Slater walked over to a desk buried under stacks of folders and books. She rummaged through, then found what she was looking for. “Here,” she said, handing Nabinger a folder. “You are not the only one interested in the high rune language.”
He opened it. It was full of photos of high runes. Written on walls, on mud slabs, carved into rock—in just about every possible way by which ancient cultures had recorded their affairs. “Where did you take these photos?” Nabinger asked, his heart pounding with the thought of the potential information he held in his hands. He recognized several of the shots—the Central American site that had helped him begin his breaking of the rune code.

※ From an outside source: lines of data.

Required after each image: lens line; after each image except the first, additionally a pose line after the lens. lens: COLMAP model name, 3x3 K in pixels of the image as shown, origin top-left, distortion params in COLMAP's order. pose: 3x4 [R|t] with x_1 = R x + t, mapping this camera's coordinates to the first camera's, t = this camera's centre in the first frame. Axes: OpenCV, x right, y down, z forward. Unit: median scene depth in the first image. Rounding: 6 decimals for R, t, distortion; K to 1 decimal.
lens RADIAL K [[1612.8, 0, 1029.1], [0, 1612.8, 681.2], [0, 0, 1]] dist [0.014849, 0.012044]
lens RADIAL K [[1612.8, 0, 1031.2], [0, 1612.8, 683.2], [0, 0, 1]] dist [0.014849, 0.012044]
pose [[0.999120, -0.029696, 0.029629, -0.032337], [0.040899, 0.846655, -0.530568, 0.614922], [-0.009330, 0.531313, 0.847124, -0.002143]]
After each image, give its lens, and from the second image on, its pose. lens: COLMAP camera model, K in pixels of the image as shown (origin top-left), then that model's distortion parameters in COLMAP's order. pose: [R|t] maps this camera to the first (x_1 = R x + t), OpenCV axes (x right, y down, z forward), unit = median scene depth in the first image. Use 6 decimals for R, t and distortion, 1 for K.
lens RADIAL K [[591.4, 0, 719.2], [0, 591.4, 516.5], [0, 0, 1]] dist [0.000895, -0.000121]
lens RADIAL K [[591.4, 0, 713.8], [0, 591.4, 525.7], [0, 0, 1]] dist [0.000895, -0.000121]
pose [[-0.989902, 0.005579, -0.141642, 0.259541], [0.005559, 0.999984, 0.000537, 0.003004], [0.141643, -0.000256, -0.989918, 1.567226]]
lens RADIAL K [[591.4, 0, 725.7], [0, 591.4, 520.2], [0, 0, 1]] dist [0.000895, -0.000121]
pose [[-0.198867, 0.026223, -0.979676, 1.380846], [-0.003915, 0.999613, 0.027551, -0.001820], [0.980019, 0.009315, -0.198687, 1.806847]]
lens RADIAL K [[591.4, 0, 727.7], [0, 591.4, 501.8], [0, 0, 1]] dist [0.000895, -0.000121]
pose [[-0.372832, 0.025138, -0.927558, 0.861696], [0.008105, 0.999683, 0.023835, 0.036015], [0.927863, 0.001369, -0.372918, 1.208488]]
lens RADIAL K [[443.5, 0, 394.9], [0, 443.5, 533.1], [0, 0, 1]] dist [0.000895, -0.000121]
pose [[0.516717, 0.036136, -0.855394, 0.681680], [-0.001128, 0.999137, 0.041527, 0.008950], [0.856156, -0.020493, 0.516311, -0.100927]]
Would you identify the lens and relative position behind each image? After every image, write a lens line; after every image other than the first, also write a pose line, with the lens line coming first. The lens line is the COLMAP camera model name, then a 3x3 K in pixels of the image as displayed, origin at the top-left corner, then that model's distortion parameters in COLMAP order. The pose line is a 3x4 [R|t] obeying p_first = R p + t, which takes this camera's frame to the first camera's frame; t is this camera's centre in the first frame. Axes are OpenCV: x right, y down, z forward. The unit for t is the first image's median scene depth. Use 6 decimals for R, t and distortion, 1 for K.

“There’s an index in the folder detailing where each photo was shot—they’re numbered. But, basically, several locations. Here, under the waves. In Mexico, near Veracruz. In Peru, at Tucume. On Easter Island. On some of the islands in Polynesia. Some from your neck of the woods in the Middle East—Egypt and Mesopotamia.”
“The same symbols?” Nabinger asked, thumbing through the photos. He had seen many of the same ones before, but there were a few new ones in there to add to his high rune database.
“Some differe
nces. In fact, many differences,” Slater answered. “But, yes, I believe they all stem from the same root language and are connected. A written language that predates the oldest recorded language that is generally accepted by historians.”
Nabinger closed the binder. “I have been studying these runes for many years. I’ve seen a lot of what you have in here before—in fact I was able to decipher what I did of the wall of the chamber in the Great Pyramid using symbols from a South American site. But the question that bothers me—and why I have never made public my findings—is how can the same ancient writing have been found in such vastly separated places?”
Slater sat back down. “Are you familiar with the diffusionist theory of civilization?”
“Yes, I am,” Nabinger said. He knew what Slater was referring to despite the fact that the prevailing winds of thought this decade blew in favor of the isolationist theory of civilization. Isolationists believed that the ancient civilizations all developed independent of one another. Mesopotamia, the Indus Valley, China, Egypt—all crossed a threshold into civilization about the same time: around the third or fourth century before the birth of Christ.
Nabinger had heard the argument many times. Isolationists cite natural evolution to explain this curious bit of synchronicity. They also explain many common points in the archaeological finds of these civilizations as due to man’s genetic commonality. Thus the fact that there are pyramids in Peru, in Egypt, in Indochina, in North America—some made of stone, some of earth, some of mud, but remarkably similar to one another given the distances between those sites—all that is just because each society as it developed had a natural tendency to do the same thing.
Nabinger himself found this a bit of a leap. It would have been quite a genetic coup if all these civilizations should also have developed this same ancient high rune writing and then abandoned it, well before the first hieroglyphics were being etched on papyrus.